Proceed to the following link https://www.kaggle.com/c/titanic/overview and follow the description meticulously. Then check out Alexis Cook’s Titanic tutorial
https://www.kaggle.com/alexisbcook/titanic-tutorial and get ready to make your submission.
In a few seconds, your submission will be scored, and you’ll receive a spot on the leaderboard. For each of the questions below, write down the accuracy obtained, position on the
leaderboard, and put the screenshot of the leaderboard where your username, rank, and
accuracy are clearly visible.
1. Submit example gender submission.csv file that predicts that all female passengers survived, and all-male passengers died.
2. Submit the gender submission.csv file that predicts that all passengers survived.
3. Submit the gender submission.csv file that predicts that all passengers died.

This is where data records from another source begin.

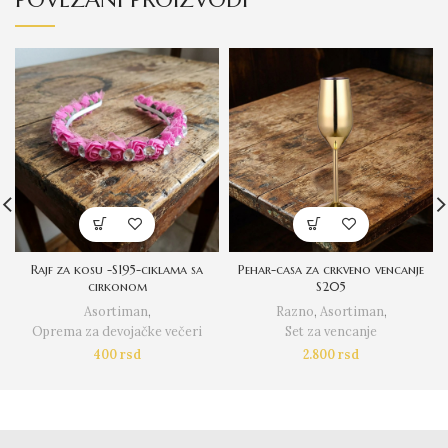
Rajf za kosu -S195-ciklama sa
Pehar-casa za crkveno vencanje
cirkonom
S205
Asortiman
,
Razno
,
Asortiman
,
Oprema za devojačke večeri
Set za vencanje
400
rsd
2.800
rsd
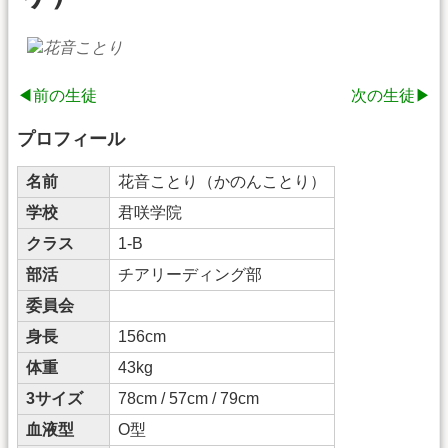
◀前の生徒
次の生徒▶
プロフィール
名前
花音ことり（かのんことり）
学校
君咲学院
クラス
1-B
部活
チアリーディング部
委員会
身長
156cm
体重
43kg
3サイズ
78cm / 57cm / 79cm
血液型
O型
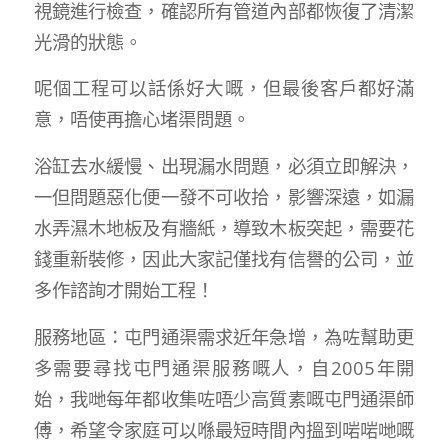
視鏡進行檢查，確認所有管道內部都恢復了清潔
光滑的狀態。
呢個工程可以話係好大嘅，但最後客戶都好滿
意，唔使再擔心堵渠問題。
浴缸去水緩慢、出現漏水問題，必須立即解決，
一但問題惡化便一發不可收拾，影響深遠，如漏
水弄濕木地板及有牆紙，導致木板突起，需要花
錢重新裝修，因此大家記僅找有信譽的公司，並
多作諮詢才開始工程！
服務地區：屯門通渠需求近年急增，為咗幫助更
多需要尋找屯門通渠服務嘅人，自2005年開
始，我哋每年都收集咗唔少高質素嘅屯門通渠師
傅，希望令家庭可以喺最短時間內搵到啱啱哋嘅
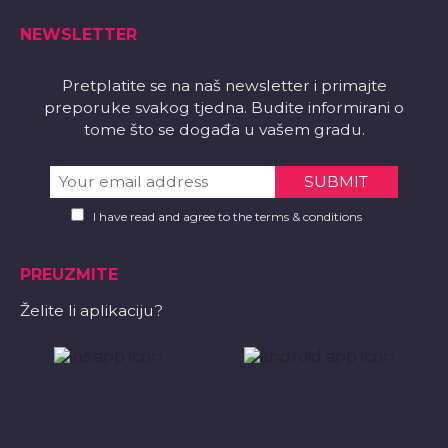
NEWSLETTER
Pretplatite se na naš newsletter i primajte
preporuke svakog tjedna. Budite informirani o
tome što se događa u vašem gradu.
I have read and agree to the terms & conditions
PREUZMITE
Želite li aplikaciju?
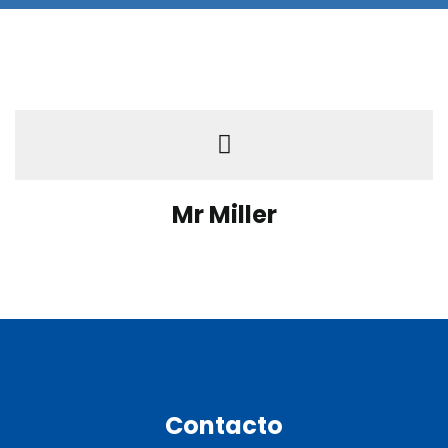
Mr Miller
Contacto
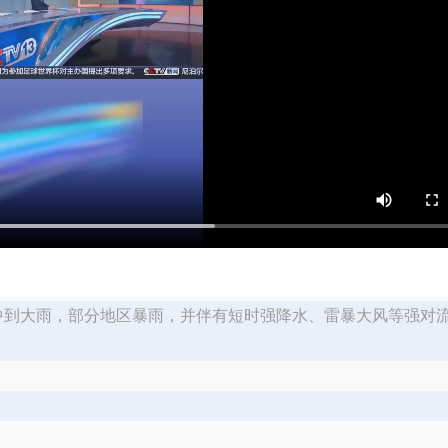
将有中到大雨，部分地区暴雨，并伴有短时强降水、雷暴大风等强对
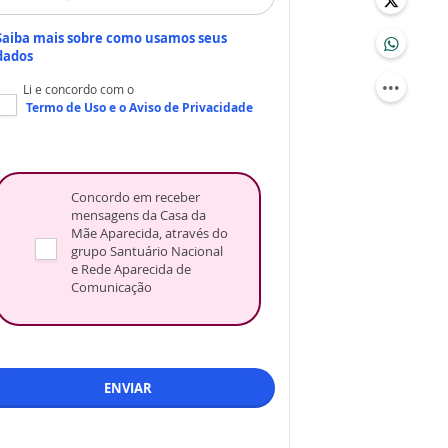
Saiba mais sobre como usamos seus
dados
Li e concordo com o
Termo de Uso
e o
Aviso de Privacidade
Concordo em receber
mensagens da Casa da
Mãe Aparecida, através do
grupo Santuário Nacional
e Rede Aparecida de
Comunicação
ENVIAR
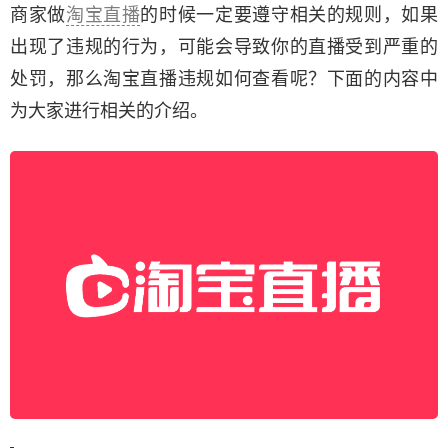
商家做
淘宝直播
的时候一定要遵守相关的规则，如果
出现了违规的行为，可能会导致你的直播受到严重的
处罚，那么淘宝直播违规如何查看呢？下面的内容中
为大家进行相关的介绍。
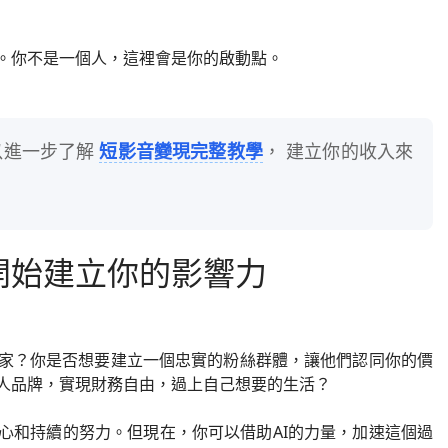
。你不是一個人，這裡會是你的啟動點。
以進一步了解
短影音變現完整教學
， 建立你的收入來
開始建立你的影響力
家？你是否想要建立一個忠實的粉絲群體，讓他們認同你的價
人品牌，實現財務自由，過上自己想要的生活？
心和持續的努力。但現在，你可以借助AI的力量，加速這個過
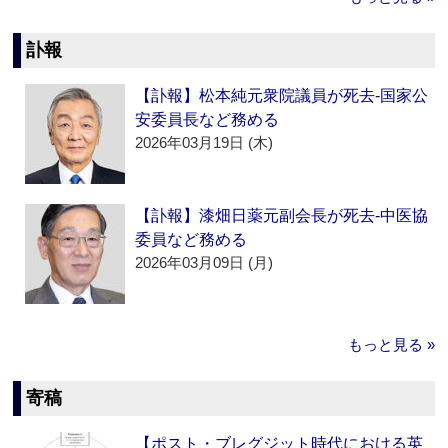
訃報
【訃報】松本純元衆院議員が死去‐国家公
安委員長など務める
2026年03月19日 (木)
【訃報】漆畑日薬元副会長が死去‐中医協
委員など務める
2026年03月09日 (月)
もっと見る »
寄稿
【ポスト・ブレグジット時代における英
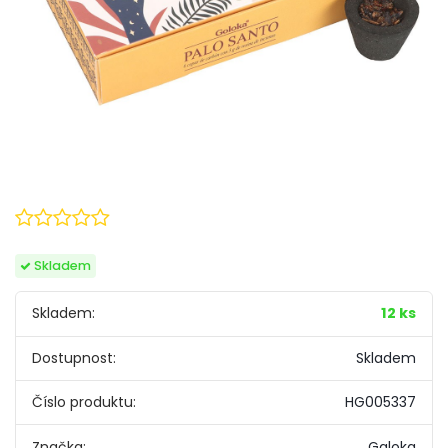
Skladem
Skladem:
12 ks
Dostupnost:
Skladem
Číslo produktu:
HG005337
Značka:
Galoka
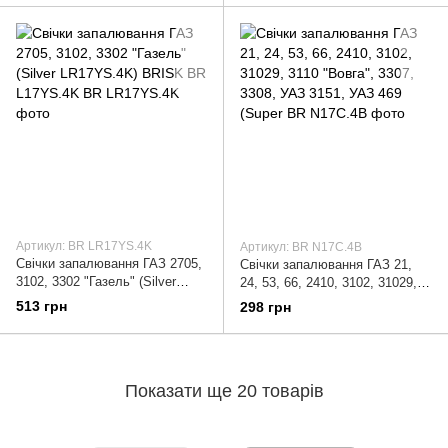
Артикул: BR LR17YS.4K
Артикул: BR N17C.4B
Свічки запалювання ГАЗ 2705,
Свічки запалювання ГАЗ 21,
3102, 3302 "Газель" (Silver
24, 53, 66, 2410, 3102, 31029,
LR17YS.4K) BRISK BR
3110 "Вовга", 3307, 3308, УАЗ
513 грн
298 грн
L17YS.4K
3151, УАЗ 469 (Super
Показати ще 20 товарів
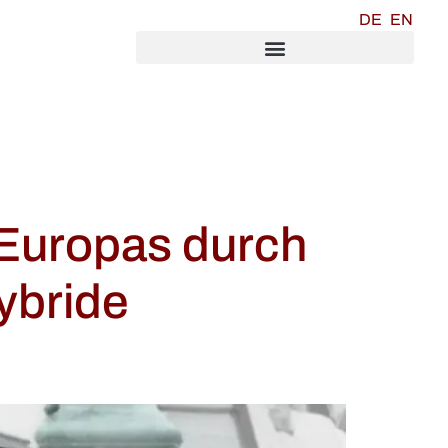
DE
EN
 Europas durch
ybride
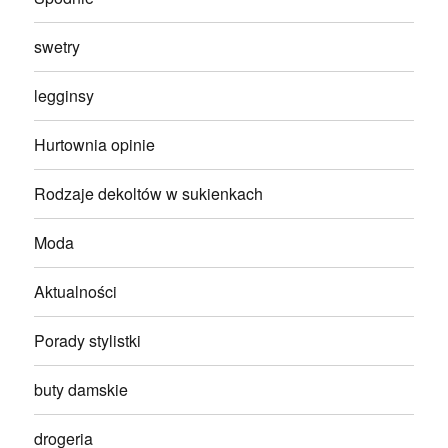
swetry
legginsy
Hurtownia opinie
Rodzaje dekoltów w sukienkach
Moda
Aktualności
Porady stylistki
buty damskie
drogeria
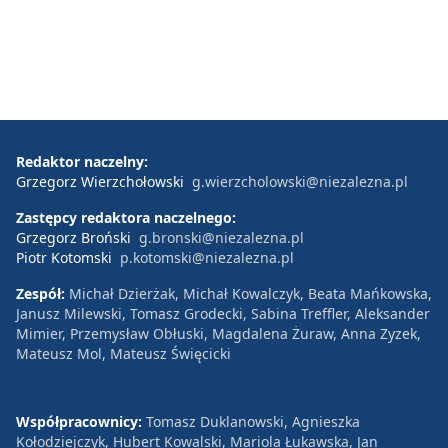
Redaktor naczelny:
Grzegorz Wierzchołowski
g.wierzcholowski@niezalezna.pl
Zastępcy redaktora naczelnego:
Grzegorz Broński
g.bronski@niezalezna.pl
Piotr Kotomski
p.kotomski@niezalezna.pl
Zespół:
Michał Dzierżak, Michał Kowalczyk, Beata Mańkowska,
Janusz Milewski, Tomasz Grodecki, Sabina Treffler, Aleksander
Mimier, Przemysław Obłuski, Magdalena Żuraw, Anna Zyzek,
Mateusz Mol, Mateusz Święcicki
Współpracownicy:
Tomasz Duklanowski, Agnieszka
Kołodziejczyk, Hubert Kowalski, Mariola Łukawska, Jan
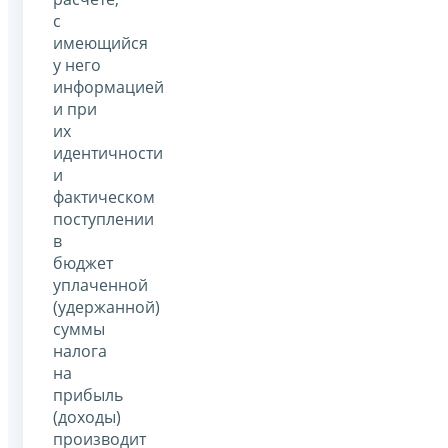
с
имеющийся
у него
информацией
и при
их
идентичности
и
фактическом
поступлении
в
бюджет
уплаченной
(удержанной)
суммы
налога
на
прибыль
(доходы)
производит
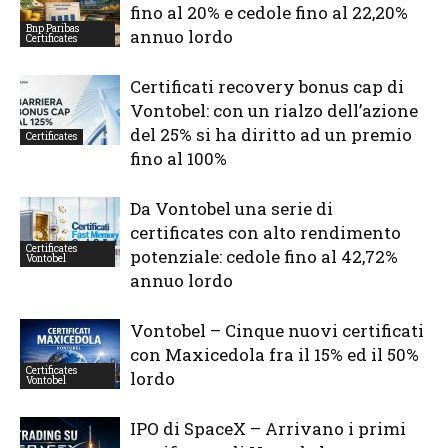
fino al 20% e cedole fino al 22,20%
Bnp Paribas
annuo lordo
Certificates
Certificati recovery bonus cap di
Vontobel: con un rialzo dell’azione
del 25% si ha diritto ad un premio
Certificates
fino al 100%
Da Vontobel una serie di
certificates con alto rendimento
Certificates
potenziale: cedole fino al 42,72%
Vontobel
annuo lordo
Vontobel – Cinque nuovi certificati
con Maxicedola fra il 15% ed il 50%
Certificates
lordo
Vontobel
IPO di SpaceX – Arrivano i primi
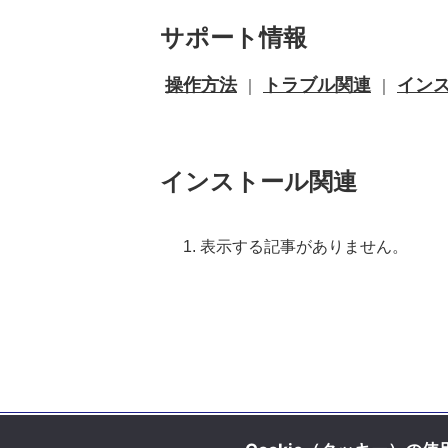
サポート情報
操作方法
トラブル関連
イン
｜
｜
インストール関連
表示する記事がありません。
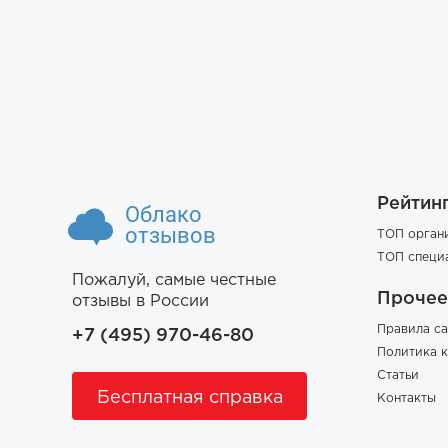
Рейтин
Облако
отзывов
ТОП орган
ТОП специ
Пожалуй, самые честные
Прочее
отзывы в России
Правила са
+7 (495) 970-46-80
Политика 
Статьи
Бесплатная справка
Контакты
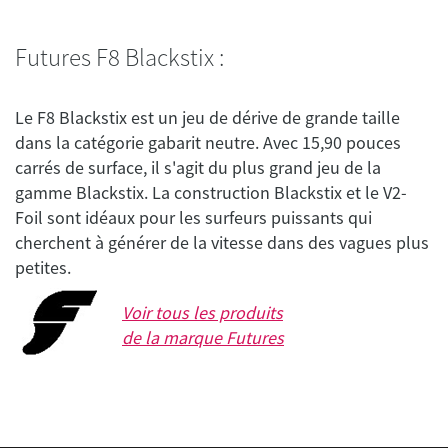
Futures F8 Blackstix :
Le F8 Blackstix est un jeu de dérive de grande taille
dans la catégorie gabarit neutre. Avec 15,90 pouces
carrés de surface, il s'agit du plus grand jeu de la
gamme Blackstix. La construction Blackstix et le V2-
Foil sont idéaux pour les surfeurs puissants qui
cherchent à générer de la vitesse dans des vagues plus
Voir tous les produits
de la marque
Futures
false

4. Submit the model output of the random forest model as detailed in the tutorial. Try
to play with the number of decision trees ( we constructed 100) and see if accuracy
improves.
5. Copy and Edit the kernel in https://www.kaggle.com/ldfreeman3/a-data-science-frameworkto-achieve-99-accuracy. Submit the model output from the kernel, write a short (half
page to a page) report on what the kernel does and include the position on the leaderboard, screenshot as detailed above.